Records from a collection
----
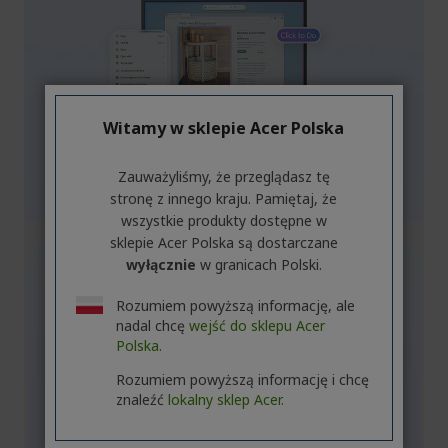
Witamy w sklepie Acer Polska
Zauważyliśmy, że przeglądasz tę
stronę z innego kraju. Pamiętaj, że
wszystkie produkty dostępne w
sklepie Acer Polska są dostarczane
wyłącznie
w granicach Polski.
Rozumiem powyższą informację, ale
nadal chcę
wejść do sklepu Acer
Polska.
Rozumiem powyższą informację i chcę
znaleźć
lokalny sklep Acer.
----
• _Task goal_: Please locate every line in the records that contains the string "Polska", matching case exactly, and copy each of those lines.

• _Answer to the exercise_:
Witamy w sklepie Acer Polska
sklepie Acer Polska są dostarczane
Polska.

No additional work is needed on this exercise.